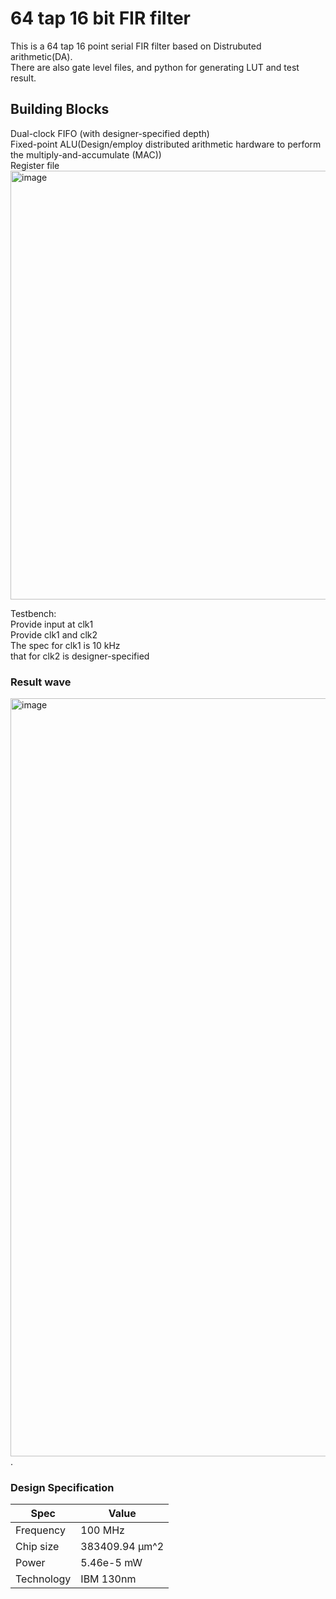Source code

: # 64 tap 16 bit FIR filter
This is a 64 tap 16 point serial FIR filter based on Distrubuted arithmetic(DA).  
There are also gate level files, and python for generating LUT and test result.   

## Building Blocks
  Dual-clock FIFO (with designer-specified depth)    
  Fixed-point ALU(Design/employ distributed arithmetic hardware to perform the multiply-and-accumulate (MAC))     
  Register file      
  <img width="686" alt="image" src="https://user-images.githubusercontent.com/103384755/185696044-8bbf3216-0769-4886-a5b0-db8b0e48f0c6.png">

Testbench:    
  Provide input at clk1      
  Provide clk1 and clk2      
  The spec for clk1 is 10 kHz   
  that for clk2 is designer-specified          
  
### Result wave
<img width="1213" alt="image" src="https://user-images.githubusercontent.com/103384755/180323733-e07061e7-cbb0-4b90-a190-55dc539b16fd.png">.   

### Design Specification
| Spec     |     Value     |
|----------|---------------|
|Frequency |100 MHz        |
|Chip size |383409.94 µm^2 |
|Power     |5.46e-5 mW     |
|Technology|IBM 130nm      |

  

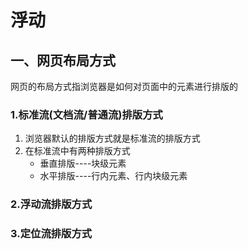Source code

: # 浮动

## 一、网页布局方式
网页的布局方式指浏览器是如何对页面中的元素进行排版的
### 1.标准流(文档流/普通流)排版方式
1. 浏览器默认的排版方式就是标准流的排版方式
2. 在标准流中有两种排版方式
    + 垂直排版----块级元素
    + 水平排版----行内元素、行内块级元素
### 2.浮动流排版方式
### 3.定位流排版方式
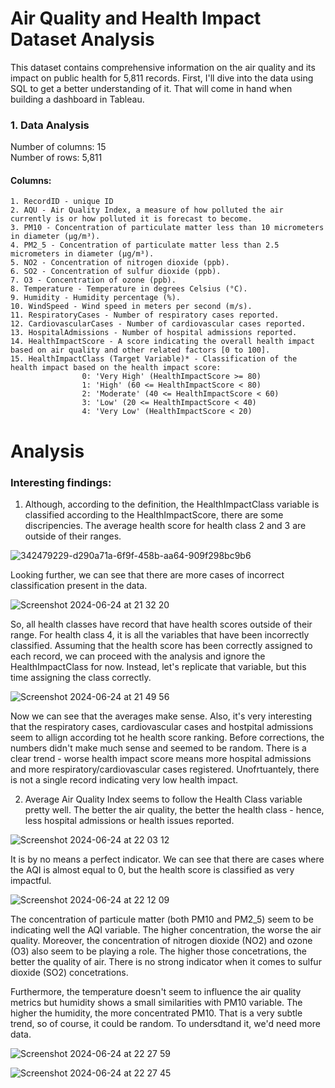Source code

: # Air Quality and Health Impact Dataset Analysis
  This dataset contains comprehensive information on the air quality and its impact on public health for 5,811 records. 
First, I'll dive into the data using SQL to get a better understanding of it. That will come in hand when building a dashboard in Tableau. 

### 1. Data Analysis

  Number of columns: 15                 
Number of rows: 5,811

#### Columns:

    1. RecordID - unique ID 
    2. AQU - Air Quality Index, a measure of how polluted the air currently is or how polluted it is forecast to become.
    3. PM10 - Concentration of particulate matter less than 10 micrometers in diameter (μg/m³).
    4. PM2_5 - Concentration of particulate matter less than 2.5 micrometers in diameter (μg/m³).
    5. NO2 - Concentration of nitrogen dioxide (ppb).
    6. SO2 - Concentration of sulfur dioxide (ppb).
    7. O3 - Concentration of ozone (ppb).
    8. Temperature - Temperature in degrees Celsius (°C).
    9. Humidity - Humidity percentage (%).
    10. WindSpeed - Wind speed in meters per second (m/s).
    11. RespiratoryCases - Number of respiratory cases reported.
    12. CardiovascularCases - Number of cardiovascular cases reported.
    13. HospitalAdmissions - Number of hospital admissions reported.
    14. HealthImpactScore - A score indicating the overall health impact based on air quality and other related factors [0 to 100].
    15. HealthImpactClass (Target Variable)* - Classification of the health impact based on the health impact score:
                    0: 'Very High' (HealthImpactScore >= 80)
                    1: 'High' (60 <= HealthImpactScore < 80)
                    2: 'Moderate' (40 <= HealthImpactScore < 60)
                    3: 'Low' (20 <= HealthImpactScore < 40)
                    4: 'Very Low' (HealthImpactScore < 20)


# Analysis 

### Interesting findings:
1. Although, according to the definition, the HealthImpactClass variable is classified according to the HealthImpactScore, there are some discripencies. The average health score for health class 2 and 3 are outside of their ranges.

![342479229-d290a71a-6f9f-458b-aa64-909f298bc9b6](https://github.com/agadomian/Air-Quality-and-Health-Impact/assets/100043908/5afb3740-de5a-4051-b5e7-8ac114cfcb3a)

Looking further, we can see that there are more cases of incorrect classification present in the data.

![Screenshot 2024-06-24 at 21 32 20](https://github.com/agadomian/Air-Quality-and-Health-Impact/assets/100043908/83357c2f-0cc4-4249-9284-521bbc923164)

So, all health classes have record that have health scores outside of their range. For health class 4, it is all the variables that have been incorrectly classified. Assuming that the health score has been correctly assigned to each record, we can proceed with the analysis and ignore the HealthImpactClass for now. Instead, let's replicate that variable, but this time assigning the class correctly. 

![Screenshot 2024-06-24 at 21 49 56](https://github.com/agadomian/Air-Quality-and-Health-Impact/assets/100043908/43d9734b-69eb-4ca0-b7ed-820d35d76c7c)

Now we can see that the averages make sense. Also, it's very interesting that the respiratory cases, cardiovascular cases and hostpital admissions seem to allign according tot he health score ranking. Before corrections, the numbers didn't make much sense and seemed to be random. There is a clear trend - worse health impact score means more hospital admissions and more respiratory/cardiovascular cases registered. Unofrtuantely, there is not a single record indicating very low health impact. 

2. Average Air Quality Index seems to follow the Health Class variable pretty well.
   The better the air quality, the better the health class - hence, less hospital admissions or health issues reported.
   
![Screenshot 2024-06-24 at 22 03 12](https://github.com/agadomian/Air-Quality-and-Health-Impact/assets/100043908/78ed4dec-9c8b-4fb5-873f-d0d42211b475)

It is by no means a perfect indicator. We can see that there are cases where the AQI is almost equal to 0, but the health score is classified as very impactful. 

![Screenshot 2024-06-24 at 22 12 09](https://github.com/agadomian/Air-Quality-and-Health-Impact/assets/100043908/8e751b10-495c-44f4-a22d-e38e81464445)

The concentration of particule matter (both PM10 and PM2_5) seem to be indicating well the AQI variable. The higher concentration, the worse the air quality. Moreover, the concentration of nitrogen dioxide (NO2) and ozone (O3) also seem to be playing a role. The higher those concetrations, the better the quality of air. There is no strong indicator when it comes to sulfur dioxide (SO2) concetrations.


Furthermore, the temperature doesn't seem to influence the air quality metrics but humidity shows a small similarities with PM10 variable. The higher the humidity, the more concentrated PM10. That is a very subtle trend, so of course, it could be random. To undersdtand it, we'd need more data.

![Screenshot 2024-06-24 at 22 27 59](https://github.com/agadomian/Air-Quality-and-Health-Impact/assets/100043908/4bde0fad-e762-40a4-9cfb-f16080abd51f)

![Screenshot 2024-06-24 at 22 27 45](https://github.com/agadomian/Air-Quality-and-Health-Impact/assets/100043908/cd63569d-f3d6-47eb-b97d-e2f7f8bc87bb)



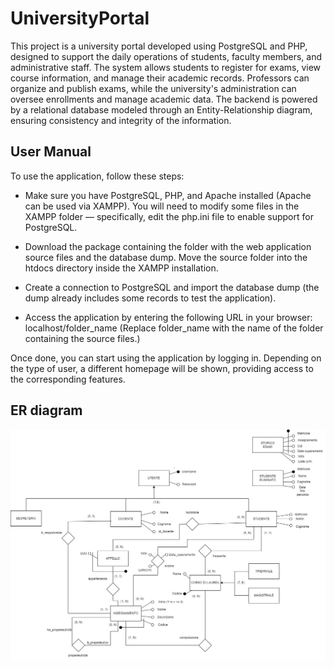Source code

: # UniversityPortal
This project is a university portal developed using PostgreSQL and PHP, designed to support the daily operations of students, faculty members, and administrative staff. The system allows students to register for exams, view course information, and manage their academic records. Professors can organize and publish exams, while the university's administration can oversee enrollments and manage academic data. The backend is powered by a relational database modeled through an Entity-Relationship diagram, ensuring consistency and integrity of the information.

## User Manual
To use the application, follow these steps:

- Make sure you have PostgreSQL, PHP, and Apache installed (Apache can be used via XAMPP). You will need to modify some files in the XAMPP folder — specifically, edit the php.ini file to enable support for PostgreSQL.

- Download the package containing the folder with the web application source files and the database dump. Move the source folder into the htdocs directory inside the XAMPP installation.

- Create a connection to PostgreSQL and import the database dump (the dump already includes some records to test the application).

- Access the application by entering the following URL in your browser: localhost/folder_name (Replace folder_name with the name of the folder containing the source files.)

Once done, you can start using the application by logging in.
Depending on the type of user, a different homepage will be shown, providing access to the corresponding features.

## ER diagram
![ER diagram](img/Schema_ER.jpg)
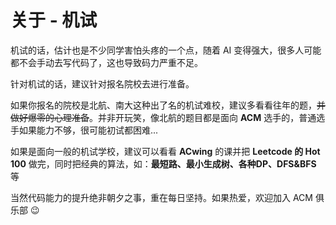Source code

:# 关于 - 机试

机试的话，估计也是不少同学害怕头疼的一个点，随着 AI 变得强大，很多人可能都不会手动去写代码了，这也导致码力严重不足。

针对机试的话，建议针对报名院校去进行准备。

如果你报名的院校是北航、南大这种出了名的机试难校，建议多看看往年的题，~~并做好爆零的心理准备~~。并非开玩笑，像北航的题目都是面向 **ACM** 选手的，普通选手如果能力不够，很可能初试都困难...

如果是面向一般的机试学校，建议可以看看 **ACwing** 的课并把 **Leetcode 的 Hot 100** 做完，同时把经典的算法，如：**最短路、最小生成树、各种DP、DFS&BFS** 等

当然代码能力的提升绝非朝夕之事，重在每日坚持。如果热爱，欢迎加入 ACM 俱乐部 😉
========================================================================
◆ The task: Rewrite the lines above as a JSON list of strings, one per line and skipping blank lines, from the line that contains "- Access the" through the last line, both included. Leave the pictures out.

◆ Result of the task:
[
  "- Access the application by entering the following URL in your browser: localhost/folder_name (Replace folder_name with the name of the folder containing the source files.)",
  "Once done, you can start using the application by logging in.",
  "Depending on the type of user, a different homepage will be shown, providing access to the corresponding features.",
  "## ER diagram",
  "![ER diagram](img/Schema_ER.jpg)",
  "Source code",
  ":# 关于 - 机试",
  "机试的话，估计也是不少同学害怕头疼的一个点，随着 AI 变得强大，很多人可能都不会手动去写代码了，这也导致码力严重不足。",
  "针对机试的话，建议针对报名院校去进行准备。",
  "如果你报名的院校是北航、南大这种出了名的机试难校，建议多看看往年的题，~~并做好爆零的心理准备~~。并非开玩笑，像北航的题目都是面向 **ACM** 选手的，普通选手如果能力不够，很可能初试都困难...",
  "如果是面向一般的机试学校，建议可以看看 **ACwing** 的课并把 **Leetcode 的 Hot 100** 做完，同时把经典的算法，如：**最短路、最小生成树、各种DP、DFS&BFS** 等",
  "当然代码能力的提升绝非朝夕之事，重在每日坚持。如果热爱，欢迎加入 ACM 俱乐部 😉"
]